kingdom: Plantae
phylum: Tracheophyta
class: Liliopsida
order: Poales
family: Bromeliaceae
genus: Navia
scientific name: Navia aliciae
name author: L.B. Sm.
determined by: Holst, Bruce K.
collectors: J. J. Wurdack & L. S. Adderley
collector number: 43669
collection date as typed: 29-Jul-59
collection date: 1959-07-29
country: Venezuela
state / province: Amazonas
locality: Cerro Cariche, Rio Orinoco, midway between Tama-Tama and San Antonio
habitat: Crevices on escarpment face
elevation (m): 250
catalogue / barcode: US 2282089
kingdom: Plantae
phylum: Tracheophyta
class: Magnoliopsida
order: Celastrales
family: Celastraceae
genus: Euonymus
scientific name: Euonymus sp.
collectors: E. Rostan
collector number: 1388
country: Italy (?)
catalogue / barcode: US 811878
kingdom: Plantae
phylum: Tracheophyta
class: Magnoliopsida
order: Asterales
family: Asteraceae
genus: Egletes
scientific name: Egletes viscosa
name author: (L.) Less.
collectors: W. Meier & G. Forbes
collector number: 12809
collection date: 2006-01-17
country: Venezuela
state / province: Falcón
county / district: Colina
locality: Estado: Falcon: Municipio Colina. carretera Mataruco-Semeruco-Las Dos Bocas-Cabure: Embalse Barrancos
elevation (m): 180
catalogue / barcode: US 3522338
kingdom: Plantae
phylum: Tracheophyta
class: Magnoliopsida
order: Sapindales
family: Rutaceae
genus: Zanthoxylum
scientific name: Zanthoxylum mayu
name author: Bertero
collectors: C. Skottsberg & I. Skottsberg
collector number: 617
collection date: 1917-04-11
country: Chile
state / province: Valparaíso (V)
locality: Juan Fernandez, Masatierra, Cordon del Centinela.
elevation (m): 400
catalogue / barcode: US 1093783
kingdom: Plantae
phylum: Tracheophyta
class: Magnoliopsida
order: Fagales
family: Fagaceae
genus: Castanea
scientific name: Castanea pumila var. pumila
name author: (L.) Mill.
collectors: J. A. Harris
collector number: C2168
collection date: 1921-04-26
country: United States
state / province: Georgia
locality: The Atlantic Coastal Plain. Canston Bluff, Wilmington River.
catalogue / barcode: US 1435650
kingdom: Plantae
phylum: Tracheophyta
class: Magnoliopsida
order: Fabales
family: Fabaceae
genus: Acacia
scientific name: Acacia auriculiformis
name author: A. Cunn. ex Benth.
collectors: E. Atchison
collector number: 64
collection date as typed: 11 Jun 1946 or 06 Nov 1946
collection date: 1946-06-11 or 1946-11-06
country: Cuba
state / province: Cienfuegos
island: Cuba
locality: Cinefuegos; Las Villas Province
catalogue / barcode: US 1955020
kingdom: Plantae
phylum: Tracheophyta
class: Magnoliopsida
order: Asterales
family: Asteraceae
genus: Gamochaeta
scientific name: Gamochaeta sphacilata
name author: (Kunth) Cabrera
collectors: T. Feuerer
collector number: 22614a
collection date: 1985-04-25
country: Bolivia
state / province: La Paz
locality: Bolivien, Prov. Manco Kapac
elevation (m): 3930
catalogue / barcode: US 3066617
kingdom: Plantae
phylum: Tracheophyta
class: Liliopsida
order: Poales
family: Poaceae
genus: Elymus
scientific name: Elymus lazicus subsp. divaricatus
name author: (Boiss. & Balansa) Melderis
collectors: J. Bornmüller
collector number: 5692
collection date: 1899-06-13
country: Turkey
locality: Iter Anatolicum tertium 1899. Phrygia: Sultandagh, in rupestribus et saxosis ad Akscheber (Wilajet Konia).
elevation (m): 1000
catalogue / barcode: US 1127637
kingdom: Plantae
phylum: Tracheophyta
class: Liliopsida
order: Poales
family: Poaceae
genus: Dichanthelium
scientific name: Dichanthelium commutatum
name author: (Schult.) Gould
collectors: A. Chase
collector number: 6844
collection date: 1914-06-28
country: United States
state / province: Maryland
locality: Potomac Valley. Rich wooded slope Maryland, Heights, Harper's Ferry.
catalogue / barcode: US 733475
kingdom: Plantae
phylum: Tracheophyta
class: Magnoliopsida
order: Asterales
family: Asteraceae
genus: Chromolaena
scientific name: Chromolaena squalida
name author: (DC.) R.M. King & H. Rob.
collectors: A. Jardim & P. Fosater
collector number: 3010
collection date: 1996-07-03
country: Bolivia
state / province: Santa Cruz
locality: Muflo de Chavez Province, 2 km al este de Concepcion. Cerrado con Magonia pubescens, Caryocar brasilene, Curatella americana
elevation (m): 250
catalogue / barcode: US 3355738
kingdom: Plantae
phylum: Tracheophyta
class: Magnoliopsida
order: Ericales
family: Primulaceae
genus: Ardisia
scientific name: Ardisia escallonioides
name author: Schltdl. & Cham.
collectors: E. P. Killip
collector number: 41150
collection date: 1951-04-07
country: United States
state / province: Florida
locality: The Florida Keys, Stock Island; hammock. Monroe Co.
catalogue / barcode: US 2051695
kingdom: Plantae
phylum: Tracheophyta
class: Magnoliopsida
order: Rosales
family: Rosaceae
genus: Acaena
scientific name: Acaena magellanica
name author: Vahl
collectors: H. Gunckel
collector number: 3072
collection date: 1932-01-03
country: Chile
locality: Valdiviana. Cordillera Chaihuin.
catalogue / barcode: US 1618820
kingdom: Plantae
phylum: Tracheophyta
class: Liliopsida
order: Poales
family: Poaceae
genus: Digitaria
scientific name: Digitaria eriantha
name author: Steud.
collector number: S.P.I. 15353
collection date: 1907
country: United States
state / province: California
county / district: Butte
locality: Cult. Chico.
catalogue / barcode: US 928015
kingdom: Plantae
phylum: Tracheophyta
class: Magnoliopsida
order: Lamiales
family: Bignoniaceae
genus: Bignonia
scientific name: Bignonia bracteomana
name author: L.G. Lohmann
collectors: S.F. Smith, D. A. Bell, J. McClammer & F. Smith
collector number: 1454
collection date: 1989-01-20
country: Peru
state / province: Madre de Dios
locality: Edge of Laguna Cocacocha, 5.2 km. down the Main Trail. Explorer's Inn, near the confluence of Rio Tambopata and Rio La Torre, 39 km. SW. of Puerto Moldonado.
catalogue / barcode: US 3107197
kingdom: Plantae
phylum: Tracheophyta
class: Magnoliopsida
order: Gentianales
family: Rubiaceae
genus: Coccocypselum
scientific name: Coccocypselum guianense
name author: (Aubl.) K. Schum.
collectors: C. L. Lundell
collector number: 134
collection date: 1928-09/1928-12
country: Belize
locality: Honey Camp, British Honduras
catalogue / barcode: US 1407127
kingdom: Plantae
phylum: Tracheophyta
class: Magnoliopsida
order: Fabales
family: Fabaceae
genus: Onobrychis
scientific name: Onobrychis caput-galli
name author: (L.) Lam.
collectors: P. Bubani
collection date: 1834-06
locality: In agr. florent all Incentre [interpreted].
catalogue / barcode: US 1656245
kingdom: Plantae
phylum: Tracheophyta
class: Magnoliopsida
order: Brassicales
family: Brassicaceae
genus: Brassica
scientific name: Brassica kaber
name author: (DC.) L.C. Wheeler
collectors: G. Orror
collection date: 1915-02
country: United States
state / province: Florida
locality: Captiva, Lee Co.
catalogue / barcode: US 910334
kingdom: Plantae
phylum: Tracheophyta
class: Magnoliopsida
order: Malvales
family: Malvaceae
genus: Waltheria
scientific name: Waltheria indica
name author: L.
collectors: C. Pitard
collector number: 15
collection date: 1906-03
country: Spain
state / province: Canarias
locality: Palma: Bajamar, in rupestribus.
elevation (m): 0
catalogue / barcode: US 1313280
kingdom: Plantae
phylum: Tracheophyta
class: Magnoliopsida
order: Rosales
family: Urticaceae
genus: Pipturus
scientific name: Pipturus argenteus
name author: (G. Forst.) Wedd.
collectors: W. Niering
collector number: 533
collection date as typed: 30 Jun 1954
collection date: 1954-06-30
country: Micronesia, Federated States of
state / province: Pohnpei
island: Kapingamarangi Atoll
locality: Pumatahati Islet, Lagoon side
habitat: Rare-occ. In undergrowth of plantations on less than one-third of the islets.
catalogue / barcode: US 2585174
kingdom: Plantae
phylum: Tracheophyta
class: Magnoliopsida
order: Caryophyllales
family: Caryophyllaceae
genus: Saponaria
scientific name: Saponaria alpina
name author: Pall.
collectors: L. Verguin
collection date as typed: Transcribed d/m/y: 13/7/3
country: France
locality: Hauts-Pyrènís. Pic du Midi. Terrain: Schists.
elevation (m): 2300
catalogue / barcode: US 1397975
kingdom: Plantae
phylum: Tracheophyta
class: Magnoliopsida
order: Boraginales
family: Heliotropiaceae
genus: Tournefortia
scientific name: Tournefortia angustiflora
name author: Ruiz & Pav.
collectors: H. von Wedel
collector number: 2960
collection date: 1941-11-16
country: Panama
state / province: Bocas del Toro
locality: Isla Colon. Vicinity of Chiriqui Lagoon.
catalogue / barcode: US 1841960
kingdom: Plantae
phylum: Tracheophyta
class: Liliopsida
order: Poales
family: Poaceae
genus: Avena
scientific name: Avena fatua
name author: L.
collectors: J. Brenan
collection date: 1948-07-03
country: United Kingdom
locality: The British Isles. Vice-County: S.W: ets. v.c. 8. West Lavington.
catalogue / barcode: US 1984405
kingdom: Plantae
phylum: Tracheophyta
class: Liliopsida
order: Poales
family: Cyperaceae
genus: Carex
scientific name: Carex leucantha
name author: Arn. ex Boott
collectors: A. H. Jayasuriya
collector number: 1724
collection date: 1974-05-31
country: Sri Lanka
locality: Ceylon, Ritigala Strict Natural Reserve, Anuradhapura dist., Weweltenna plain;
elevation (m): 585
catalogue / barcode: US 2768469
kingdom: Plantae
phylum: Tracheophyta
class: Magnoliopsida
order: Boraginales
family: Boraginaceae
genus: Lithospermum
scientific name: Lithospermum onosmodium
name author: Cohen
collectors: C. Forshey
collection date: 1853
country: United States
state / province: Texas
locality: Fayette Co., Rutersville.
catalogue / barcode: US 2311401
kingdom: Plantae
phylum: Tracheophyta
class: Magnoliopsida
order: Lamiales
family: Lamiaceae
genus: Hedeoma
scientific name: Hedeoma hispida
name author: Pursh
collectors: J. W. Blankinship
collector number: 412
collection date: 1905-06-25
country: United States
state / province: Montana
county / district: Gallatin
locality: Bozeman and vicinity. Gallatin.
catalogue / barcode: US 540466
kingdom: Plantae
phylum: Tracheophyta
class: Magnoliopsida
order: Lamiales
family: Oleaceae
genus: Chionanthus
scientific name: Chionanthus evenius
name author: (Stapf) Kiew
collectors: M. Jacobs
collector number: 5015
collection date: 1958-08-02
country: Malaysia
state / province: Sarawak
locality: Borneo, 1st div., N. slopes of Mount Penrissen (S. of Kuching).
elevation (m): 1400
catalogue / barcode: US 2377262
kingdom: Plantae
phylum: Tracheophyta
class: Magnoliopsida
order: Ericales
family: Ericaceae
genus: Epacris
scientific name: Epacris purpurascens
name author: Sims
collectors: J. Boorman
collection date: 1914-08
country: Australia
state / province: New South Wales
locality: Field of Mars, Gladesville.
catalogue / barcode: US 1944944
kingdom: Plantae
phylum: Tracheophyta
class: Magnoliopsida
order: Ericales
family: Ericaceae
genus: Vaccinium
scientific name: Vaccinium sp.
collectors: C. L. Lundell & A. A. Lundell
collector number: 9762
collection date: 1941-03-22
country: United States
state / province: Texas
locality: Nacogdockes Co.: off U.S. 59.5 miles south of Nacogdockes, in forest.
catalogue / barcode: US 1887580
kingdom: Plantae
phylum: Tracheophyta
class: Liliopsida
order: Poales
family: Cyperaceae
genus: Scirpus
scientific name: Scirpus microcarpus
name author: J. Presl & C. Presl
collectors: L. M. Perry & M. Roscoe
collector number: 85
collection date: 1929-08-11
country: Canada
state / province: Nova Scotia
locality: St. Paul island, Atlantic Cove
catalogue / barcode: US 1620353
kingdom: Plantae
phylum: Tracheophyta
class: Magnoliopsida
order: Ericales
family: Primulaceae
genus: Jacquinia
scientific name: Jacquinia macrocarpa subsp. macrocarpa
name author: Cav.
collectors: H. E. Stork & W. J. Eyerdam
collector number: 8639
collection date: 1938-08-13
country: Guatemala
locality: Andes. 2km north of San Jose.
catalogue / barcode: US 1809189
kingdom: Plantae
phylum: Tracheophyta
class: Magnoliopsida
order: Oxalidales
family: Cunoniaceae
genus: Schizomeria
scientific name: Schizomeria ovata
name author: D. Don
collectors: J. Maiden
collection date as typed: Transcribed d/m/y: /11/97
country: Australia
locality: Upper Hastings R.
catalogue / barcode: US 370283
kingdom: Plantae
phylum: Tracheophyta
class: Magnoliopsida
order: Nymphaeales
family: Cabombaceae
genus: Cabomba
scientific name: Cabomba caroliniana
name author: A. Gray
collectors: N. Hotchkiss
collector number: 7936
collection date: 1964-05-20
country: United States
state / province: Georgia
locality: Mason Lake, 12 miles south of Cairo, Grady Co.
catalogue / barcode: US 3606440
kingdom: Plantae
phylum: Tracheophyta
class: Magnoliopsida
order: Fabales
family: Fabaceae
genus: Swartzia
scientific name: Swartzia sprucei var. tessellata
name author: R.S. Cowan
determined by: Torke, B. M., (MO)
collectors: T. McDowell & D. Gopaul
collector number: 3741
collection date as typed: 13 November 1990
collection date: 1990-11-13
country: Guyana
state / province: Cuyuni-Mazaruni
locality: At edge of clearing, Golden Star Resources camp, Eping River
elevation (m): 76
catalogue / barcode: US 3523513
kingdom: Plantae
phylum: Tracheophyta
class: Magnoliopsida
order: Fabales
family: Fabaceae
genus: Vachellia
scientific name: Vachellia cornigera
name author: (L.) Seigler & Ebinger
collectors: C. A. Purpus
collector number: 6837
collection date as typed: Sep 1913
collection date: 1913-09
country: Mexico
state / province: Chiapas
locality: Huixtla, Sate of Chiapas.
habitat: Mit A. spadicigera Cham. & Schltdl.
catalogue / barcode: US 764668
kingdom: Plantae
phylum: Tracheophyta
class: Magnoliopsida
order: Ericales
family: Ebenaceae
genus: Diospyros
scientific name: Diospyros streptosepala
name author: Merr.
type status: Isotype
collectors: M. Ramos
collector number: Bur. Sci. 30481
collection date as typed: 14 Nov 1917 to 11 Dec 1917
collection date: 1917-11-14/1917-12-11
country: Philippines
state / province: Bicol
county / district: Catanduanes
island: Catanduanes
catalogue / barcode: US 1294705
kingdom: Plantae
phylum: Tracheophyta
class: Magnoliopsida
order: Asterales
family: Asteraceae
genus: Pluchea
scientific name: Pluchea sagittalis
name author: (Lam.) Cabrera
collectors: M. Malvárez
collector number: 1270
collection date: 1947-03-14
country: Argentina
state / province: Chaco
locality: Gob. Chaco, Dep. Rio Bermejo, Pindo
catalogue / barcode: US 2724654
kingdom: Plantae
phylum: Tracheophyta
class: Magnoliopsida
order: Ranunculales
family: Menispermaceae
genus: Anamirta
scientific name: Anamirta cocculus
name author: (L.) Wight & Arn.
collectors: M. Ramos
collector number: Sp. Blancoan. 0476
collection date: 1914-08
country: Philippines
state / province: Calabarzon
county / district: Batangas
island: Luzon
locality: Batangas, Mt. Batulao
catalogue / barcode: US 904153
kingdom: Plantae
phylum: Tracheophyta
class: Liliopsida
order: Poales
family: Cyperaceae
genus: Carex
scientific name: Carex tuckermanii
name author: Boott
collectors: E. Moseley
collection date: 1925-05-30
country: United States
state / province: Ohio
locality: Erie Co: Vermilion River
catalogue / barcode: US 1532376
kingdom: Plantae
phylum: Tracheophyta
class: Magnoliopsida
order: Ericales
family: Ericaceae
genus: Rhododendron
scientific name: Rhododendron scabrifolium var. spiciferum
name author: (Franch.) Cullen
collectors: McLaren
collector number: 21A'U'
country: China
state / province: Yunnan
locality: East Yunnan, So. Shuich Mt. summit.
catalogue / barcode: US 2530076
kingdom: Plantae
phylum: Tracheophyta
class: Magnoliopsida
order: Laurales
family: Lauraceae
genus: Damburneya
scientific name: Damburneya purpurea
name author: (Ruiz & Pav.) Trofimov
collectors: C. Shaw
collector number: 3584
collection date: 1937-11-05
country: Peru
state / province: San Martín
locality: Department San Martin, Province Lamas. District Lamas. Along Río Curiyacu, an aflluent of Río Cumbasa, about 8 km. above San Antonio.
★ ★ ★ ★ ★ ★ ★
■ Task to complete:
Transcribe the lines from the start of the records through the line containing "family: Celastraceae", both ends included.

■ Exercise output:
kingdom: Plantae
phylum: Tracheophyta
class: Liliopsida
order: Poales
family: Bromeliaceae
genus: Navia
scientific name: Navia aliciae
name author: L.B. Sm.
determined by: Holst, Bruce K.
collectors: J. J. Wurdack & L. S. Adderley
collector number: 43669
collection date as typed: 29-Jul-59
collection date: 1959-07-29
country: Venezuela
state / province: Amazonas
locality: Cerro Cariche, Rio Orinoco, midway between Tama-Tama and San Antonio
habitat: Crevices on escarpment face
elevation (m): 250
catalogue / barcode: US 2282089
kingdom: Plantae
phylum: Tracheophyta
class: Magnoliopsida
order: Celastrales
family: Celastraceae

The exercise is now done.